Stored entries:
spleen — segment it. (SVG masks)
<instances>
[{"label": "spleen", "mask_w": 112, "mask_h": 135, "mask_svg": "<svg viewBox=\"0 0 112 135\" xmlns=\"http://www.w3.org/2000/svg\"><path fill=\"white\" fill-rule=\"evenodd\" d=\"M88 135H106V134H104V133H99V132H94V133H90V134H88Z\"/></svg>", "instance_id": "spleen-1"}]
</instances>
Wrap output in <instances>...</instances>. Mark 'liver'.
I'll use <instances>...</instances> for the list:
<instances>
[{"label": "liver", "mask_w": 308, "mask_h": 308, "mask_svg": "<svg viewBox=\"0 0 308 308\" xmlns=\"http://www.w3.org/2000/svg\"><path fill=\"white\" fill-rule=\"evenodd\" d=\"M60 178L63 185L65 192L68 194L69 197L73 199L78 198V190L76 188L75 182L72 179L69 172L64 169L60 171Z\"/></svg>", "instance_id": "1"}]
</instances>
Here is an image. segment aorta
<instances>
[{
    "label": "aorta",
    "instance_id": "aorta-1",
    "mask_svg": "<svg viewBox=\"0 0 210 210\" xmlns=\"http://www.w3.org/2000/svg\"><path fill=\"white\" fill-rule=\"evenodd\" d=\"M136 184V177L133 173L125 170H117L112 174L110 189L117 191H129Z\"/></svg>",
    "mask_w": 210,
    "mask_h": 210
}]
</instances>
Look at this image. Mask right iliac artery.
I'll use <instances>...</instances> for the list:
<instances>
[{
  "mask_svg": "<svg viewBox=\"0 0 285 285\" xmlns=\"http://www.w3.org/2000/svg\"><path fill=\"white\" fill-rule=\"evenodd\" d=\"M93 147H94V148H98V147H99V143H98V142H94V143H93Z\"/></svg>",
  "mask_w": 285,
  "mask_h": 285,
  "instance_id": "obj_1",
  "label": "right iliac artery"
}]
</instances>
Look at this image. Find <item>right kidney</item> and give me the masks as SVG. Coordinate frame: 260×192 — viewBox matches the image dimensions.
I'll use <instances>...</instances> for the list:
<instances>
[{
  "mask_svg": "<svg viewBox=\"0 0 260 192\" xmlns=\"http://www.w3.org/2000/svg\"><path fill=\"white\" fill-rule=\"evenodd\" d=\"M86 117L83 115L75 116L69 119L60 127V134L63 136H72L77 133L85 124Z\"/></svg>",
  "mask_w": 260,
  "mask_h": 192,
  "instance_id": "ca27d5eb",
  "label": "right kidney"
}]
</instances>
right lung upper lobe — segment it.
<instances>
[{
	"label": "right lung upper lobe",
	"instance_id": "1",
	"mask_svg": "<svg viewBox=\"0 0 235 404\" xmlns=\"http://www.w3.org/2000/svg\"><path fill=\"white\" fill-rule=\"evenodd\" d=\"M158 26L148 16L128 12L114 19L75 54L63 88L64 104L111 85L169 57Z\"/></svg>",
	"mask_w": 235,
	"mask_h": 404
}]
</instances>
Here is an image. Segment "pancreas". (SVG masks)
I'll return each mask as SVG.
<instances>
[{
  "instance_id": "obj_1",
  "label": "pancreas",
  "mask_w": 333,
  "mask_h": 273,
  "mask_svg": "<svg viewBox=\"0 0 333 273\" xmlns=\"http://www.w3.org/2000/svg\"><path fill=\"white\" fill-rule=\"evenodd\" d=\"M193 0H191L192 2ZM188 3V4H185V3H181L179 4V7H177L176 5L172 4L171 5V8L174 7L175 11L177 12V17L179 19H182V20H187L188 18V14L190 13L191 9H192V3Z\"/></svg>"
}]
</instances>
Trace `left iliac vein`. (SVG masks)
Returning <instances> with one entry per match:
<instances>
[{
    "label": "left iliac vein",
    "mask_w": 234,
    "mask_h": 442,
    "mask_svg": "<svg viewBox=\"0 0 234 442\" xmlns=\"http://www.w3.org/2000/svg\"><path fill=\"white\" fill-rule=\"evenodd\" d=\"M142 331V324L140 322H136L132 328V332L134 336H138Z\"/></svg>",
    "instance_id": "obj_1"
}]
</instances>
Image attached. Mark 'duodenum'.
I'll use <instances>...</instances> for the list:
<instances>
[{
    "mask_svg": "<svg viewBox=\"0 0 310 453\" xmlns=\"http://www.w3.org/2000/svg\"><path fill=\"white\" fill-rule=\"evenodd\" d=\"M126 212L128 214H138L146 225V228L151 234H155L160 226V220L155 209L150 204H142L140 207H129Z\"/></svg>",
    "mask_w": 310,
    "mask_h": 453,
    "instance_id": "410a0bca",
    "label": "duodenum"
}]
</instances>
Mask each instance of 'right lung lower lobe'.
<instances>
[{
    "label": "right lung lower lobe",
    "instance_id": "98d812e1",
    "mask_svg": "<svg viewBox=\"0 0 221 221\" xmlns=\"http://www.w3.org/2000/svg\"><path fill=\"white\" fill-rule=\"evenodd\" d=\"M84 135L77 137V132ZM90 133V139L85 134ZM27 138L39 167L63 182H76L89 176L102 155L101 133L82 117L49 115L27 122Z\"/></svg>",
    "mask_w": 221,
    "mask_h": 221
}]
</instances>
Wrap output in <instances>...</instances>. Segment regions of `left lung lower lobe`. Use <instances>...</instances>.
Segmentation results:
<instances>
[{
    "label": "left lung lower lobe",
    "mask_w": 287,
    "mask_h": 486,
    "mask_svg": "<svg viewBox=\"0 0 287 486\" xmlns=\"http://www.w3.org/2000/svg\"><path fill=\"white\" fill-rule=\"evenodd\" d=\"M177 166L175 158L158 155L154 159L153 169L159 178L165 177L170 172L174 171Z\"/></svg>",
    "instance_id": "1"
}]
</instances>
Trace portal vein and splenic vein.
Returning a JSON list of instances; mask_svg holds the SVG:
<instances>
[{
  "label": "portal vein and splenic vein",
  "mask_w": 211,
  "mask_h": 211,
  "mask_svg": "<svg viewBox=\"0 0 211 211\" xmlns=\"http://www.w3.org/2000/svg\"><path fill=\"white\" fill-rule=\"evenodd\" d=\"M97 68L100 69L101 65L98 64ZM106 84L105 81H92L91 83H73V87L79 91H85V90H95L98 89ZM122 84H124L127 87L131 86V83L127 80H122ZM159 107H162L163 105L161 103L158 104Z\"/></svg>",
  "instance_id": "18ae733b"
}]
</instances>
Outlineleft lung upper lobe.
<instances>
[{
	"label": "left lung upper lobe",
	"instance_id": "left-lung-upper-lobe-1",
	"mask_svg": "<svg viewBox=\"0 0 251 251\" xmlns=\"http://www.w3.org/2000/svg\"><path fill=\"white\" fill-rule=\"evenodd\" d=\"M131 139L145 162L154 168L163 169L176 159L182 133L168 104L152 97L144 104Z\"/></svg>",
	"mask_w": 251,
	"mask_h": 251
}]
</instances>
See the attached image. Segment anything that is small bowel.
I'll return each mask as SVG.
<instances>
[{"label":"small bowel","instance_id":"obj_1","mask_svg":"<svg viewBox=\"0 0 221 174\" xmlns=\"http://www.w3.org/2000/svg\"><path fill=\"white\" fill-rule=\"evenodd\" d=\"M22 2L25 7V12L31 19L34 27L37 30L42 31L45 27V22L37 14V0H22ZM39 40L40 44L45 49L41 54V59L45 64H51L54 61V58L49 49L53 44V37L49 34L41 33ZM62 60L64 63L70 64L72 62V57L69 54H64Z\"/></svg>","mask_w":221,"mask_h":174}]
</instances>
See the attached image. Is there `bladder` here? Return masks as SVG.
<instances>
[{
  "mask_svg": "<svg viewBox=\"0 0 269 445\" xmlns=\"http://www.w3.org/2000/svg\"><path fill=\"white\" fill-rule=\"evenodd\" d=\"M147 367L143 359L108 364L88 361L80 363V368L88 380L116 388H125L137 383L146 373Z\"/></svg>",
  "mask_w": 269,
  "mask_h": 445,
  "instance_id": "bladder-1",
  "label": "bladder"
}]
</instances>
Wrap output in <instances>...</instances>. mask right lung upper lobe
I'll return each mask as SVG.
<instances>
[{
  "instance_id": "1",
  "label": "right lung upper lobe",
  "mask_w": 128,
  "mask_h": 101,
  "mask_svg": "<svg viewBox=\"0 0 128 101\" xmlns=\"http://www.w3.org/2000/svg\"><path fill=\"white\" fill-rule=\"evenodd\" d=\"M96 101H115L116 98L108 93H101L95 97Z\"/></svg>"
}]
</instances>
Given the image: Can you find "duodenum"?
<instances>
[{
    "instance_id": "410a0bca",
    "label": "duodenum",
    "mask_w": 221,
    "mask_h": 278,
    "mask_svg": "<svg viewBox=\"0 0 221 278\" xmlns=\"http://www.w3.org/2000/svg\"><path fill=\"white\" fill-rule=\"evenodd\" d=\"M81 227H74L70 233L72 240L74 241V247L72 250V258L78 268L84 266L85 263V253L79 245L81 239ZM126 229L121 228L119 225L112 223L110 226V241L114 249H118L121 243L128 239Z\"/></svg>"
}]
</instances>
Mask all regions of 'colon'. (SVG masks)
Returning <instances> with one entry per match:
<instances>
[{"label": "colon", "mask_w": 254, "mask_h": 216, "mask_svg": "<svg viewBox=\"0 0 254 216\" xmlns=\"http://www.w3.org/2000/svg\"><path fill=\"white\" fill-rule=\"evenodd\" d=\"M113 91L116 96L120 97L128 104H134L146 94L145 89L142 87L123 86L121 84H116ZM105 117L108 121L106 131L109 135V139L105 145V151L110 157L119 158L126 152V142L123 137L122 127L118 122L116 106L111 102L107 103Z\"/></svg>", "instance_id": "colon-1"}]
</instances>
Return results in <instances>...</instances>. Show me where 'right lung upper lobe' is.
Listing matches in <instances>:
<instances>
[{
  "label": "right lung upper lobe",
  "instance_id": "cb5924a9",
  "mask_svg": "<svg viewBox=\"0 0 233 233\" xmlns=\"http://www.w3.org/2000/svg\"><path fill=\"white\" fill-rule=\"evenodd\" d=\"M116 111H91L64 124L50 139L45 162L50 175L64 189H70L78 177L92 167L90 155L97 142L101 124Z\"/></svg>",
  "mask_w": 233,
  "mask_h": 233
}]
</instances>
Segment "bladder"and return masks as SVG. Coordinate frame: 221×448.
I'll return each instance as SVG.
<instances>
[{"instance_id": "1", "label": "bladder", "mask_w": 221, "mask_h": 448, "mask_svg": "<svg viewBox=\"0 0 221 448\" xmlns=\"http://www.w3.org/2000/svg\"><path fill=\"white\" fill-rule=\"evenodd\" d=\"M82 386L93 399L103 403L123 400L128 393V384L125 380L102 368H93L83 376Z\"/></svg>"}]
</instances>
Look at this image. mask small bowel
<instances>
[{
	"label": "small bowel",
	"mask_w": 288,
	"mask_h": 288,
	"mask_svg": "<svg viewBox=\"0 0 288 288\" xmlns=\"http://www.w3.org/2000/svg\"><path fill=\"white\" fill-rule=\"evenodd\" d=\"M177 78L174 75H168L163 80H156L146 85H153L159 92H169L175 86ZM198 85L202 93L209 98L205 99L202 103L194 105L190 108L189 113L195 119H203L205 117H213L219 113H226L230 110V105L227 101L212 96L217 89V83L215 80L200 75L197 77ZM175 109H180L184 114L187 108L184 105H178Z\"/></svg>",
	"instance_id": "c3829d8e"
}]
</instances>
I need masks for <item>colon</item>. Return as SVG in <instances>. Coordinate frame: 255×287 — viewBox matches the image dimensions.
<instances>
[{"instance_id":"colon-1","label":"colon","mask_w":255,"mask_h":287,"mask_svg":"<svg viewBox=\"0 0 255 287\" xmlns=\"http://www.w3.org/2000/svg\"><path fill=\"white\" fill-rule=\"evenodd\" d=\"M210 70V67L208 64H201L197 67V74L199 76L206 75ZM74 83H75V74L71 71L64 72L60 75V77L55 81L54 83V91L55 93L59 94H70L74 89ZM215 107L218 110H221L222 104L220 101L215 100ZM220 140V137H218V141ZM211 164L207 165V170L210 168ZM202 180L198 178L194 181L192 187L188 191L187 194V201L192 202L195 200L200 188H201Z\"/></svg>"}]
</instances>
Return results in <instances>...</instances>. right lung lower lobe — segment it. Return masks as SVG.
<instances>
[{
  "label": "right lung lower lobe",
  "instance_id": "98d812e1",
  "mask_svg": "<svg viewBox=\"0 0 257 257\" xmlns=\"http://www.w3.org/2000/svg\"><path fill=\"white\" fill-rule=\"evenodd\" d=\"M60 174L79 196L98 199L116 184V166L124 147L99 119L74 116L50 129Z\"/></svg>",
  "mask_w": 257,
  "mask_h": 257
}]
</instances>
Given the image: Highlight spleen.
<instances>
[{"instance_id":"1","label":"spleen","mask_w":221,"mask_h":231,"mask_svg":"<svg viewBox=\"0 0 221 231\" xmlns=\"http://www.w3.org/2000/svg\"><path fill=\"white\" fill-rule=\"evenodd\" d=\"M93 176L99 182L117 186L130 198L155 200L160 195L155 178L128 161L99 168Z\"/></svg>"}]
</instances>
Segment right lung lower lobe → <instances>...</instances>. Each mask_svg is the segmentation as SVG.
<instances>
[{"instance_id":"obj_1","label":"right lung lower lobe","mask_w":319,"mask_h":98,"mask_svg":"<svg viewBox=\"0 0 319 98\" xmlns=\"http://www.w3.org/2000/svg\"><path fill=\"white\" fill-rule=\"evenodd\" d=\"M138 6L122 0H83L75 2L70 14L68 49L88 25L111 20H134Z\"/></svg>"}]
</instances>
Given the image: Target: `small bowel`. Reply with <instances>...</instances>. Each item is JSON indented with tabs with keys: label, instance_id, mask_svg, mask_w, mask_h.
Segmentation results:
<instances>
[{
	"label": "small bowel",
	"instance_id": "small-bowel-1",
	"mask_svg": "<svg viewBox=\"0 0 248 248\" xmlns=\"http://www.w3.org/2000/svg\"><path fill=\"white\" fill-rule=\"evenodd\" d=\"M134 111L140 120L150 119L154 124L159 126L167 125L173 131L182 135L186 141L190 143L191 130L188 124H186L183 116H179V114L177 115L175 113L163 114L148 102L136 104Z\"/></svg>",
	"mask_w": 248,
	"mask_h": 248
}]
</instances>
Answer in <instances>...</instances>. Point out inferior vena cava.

**EXERCISE:**
Which lines in the rows above contain the word "masks"? Report each of them in full.

**TASK OUTPUT:**
spleen — segment it. (SVG masks)
Look at this image. Find <item>right kidney</item> and give me the masks as SVG. Coordinate frame: 260×192 — viewBox matches the image dimensions.
Here is an image. Segment "pancreas". (SVG masks)
Trace `left iliac vein`. (SVG masks)
See the attached image. Is there `bladder` here? Return masks as SVG.
Mask all regions of 'colon'. (SVG masks)
Segment "bladder"and return masks as SVG. Coordinate frame: 221×448.
I need masks for <item>colon</item>. Return as SVG in <instances>. Coordinate frame: 255×287 — viewBox matches the image dimensions.
Return results in <instances>...</instances>. right lung lower lobe — segment it. Return masks as SVG.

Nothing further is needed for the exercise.